« La flambée du coût des matières premières, extrêmement volatile et disparate, concerne la quasi-totalité des postes de charges des exploitations agricoles, même le petit matériel », constate Philippe Chotteau, chef du département de l'économie à l'Institut de l'élevage (Idele) lors d'une conférence tenue au Sommet de l'élevage, le jeudi 6 octobre 2022. 

« Seuls les prix des semences et produits vétérinaires ont progressé dans une moindre mesure », ajoute-t-il. 

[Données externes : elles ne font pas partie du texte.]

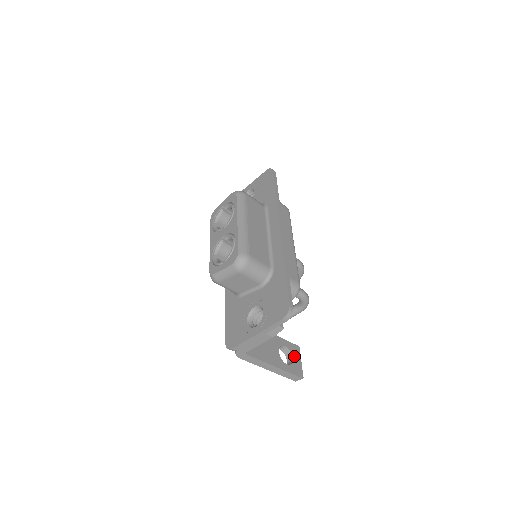
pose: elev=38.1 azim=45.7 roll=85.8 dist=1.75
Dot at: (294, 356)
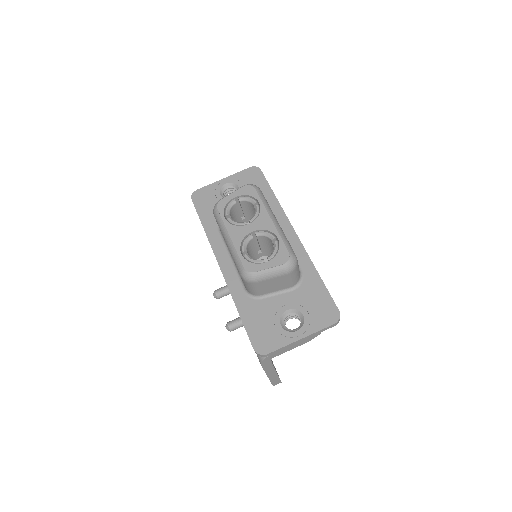
Dot at: (272, 361)
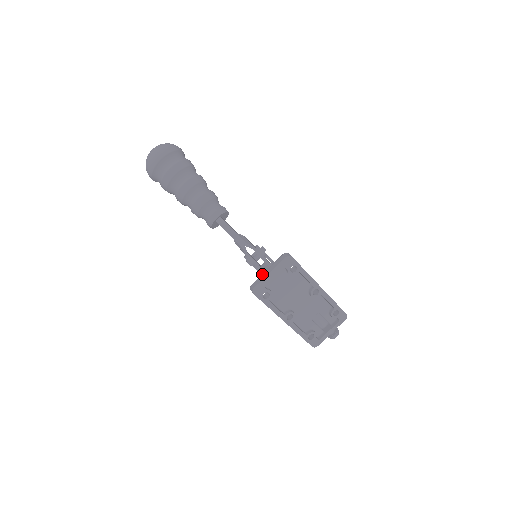
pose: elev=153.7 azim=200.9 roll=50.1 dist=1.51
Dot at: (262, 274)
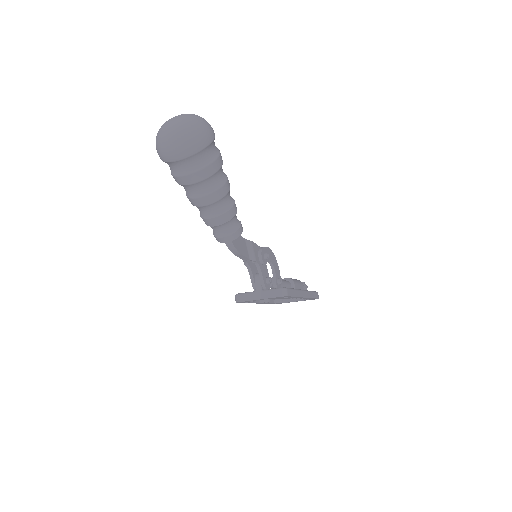
Dot at: (252, 293)
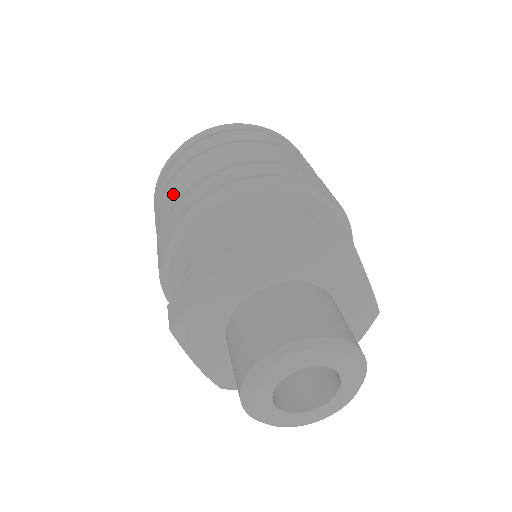
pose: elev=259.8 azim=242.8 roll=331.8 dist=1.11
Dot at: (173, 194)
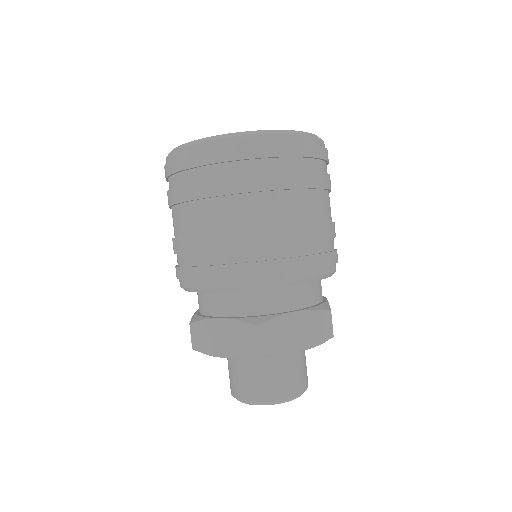
Dot at: (207, 235)
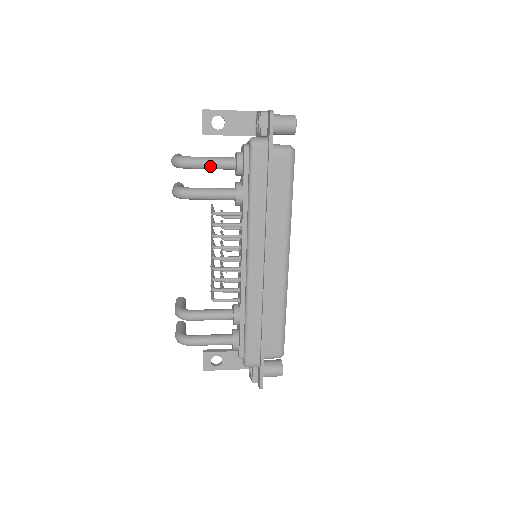
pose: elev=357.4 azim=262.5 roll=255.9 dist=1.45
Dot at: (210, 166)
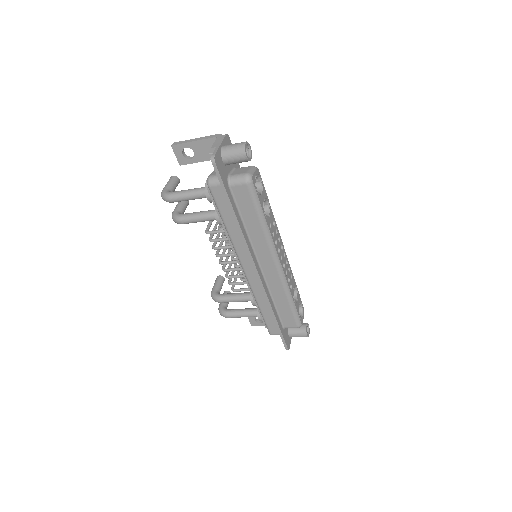
Dot at: (188, 199)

L'augmentation des prix des bovins à viande est absorbée par la hausse des charges 

Résultat, en août 2022, l'Ipampa (1) viande bovine a progressé de 21 % par rapport au mois d'août 2021. 

© Idele

« La baisse de la parité de l'euro par rapport au dollar américain a participé à enchérir d'autant plus le prix de nos matières premières importées », révèle Philippe Chotteau. 

Dans l'hypothèse "haute" où les tensions et l'instabilité persisteraient d'ici à la fin de l'année 2022, le coût des aliments achetés augmenterait de 40 % par rapport au niveau du début de 2021. Le prix des carburants progresserait de 83 % (GNR à 1,75 €/l avec 15 centimes d'aide) tandis que les prix des engrais azotés bondiraient de 300 %. « Dans certains cas, la tonne d'ammonitrate a déjà dépassé les 800 € cet été », soulève Christèle Pineau, de l'Idele. 

Ainsi, dans l'hypothèse "haute" d'une poursuite de la flambée des prix d'ici à la fin 2022 sur ces trois postes (2), les coûts de production des exploitations naisseurs et naisseurs engraisseurs de jeunes bovins (JB) seraient supérieurs de 1,36 €/kg de carcasse par rapport au début de l'année 2021. 

D'après l'Idele, la hausse de ces trois postes de charges (aliments, carburants et engrais) représenterait plus d'un revenu (1,14)  par UMO en 2021. De fait, « tout ce qui a été gagné par la progression des prix de vente aurait été consommé par ces augmentations de charges, ne permettant pas une hausse du revenu des éleveurs », résume Christèle Pineau. 

La sécheresse comme facteur aggravant

La sécheresse et les fortes chaleurs estivales n'ont fait qu'aggraver le bilan économique déjà fragile des exploitations de bovins à viande. 

« Bien que la situation soit très diversifiée et disparate d'une ferme à une autre, des premières estimations des leviers activés et des dépenses réalisées ou à venir pour tenir jusqu'à la prochaine mise à l'herbe ont été définies », poursuit l'experte de l'Idele. 

La canicule extrême survenue cet été a contraint la majorité des éleveurs à utiliser leurs reports de stocks fourragers de 2021. Dans les zones les plus touchées par la sécheresse, certains élevages ont entamé leur stock 2022 dès le début de juillet. 

Des arbitrages à faire

L'achat de fourrages et de concentrés semble inévitable pour les systèmes les plus impactés, d'autant que les récoltes de maïs ont été très hétérogènes. « D'après les premiers retours des fermes du réseau Inosys, certains éleveurs ont abaissé leur chargement en UGB en augmentant les surfaces en herbe et ceux qui le peuvent, ont introduit des céréales à la place des prairies pour gagner en autonomie alimentaire », partage Christèle Pineau. 

© Idele

Les surcoûts estimés sur le poste des fourrages varieront selon les conditions météorologiques à venir et les stratégies mises en place sur les exploitations. Mais pour bon nombre d'éleveurs, des arbitrages seront à faire entre des achats supplémentaires de fourrages et une baisse du cheptel de reproductrices

(1) Indice des prix d’achat des moyens de production agricole.

(2) Engrais et amendements, carburants et lubrifiants avec travaux par tiers, achats de concentrés et minéraux.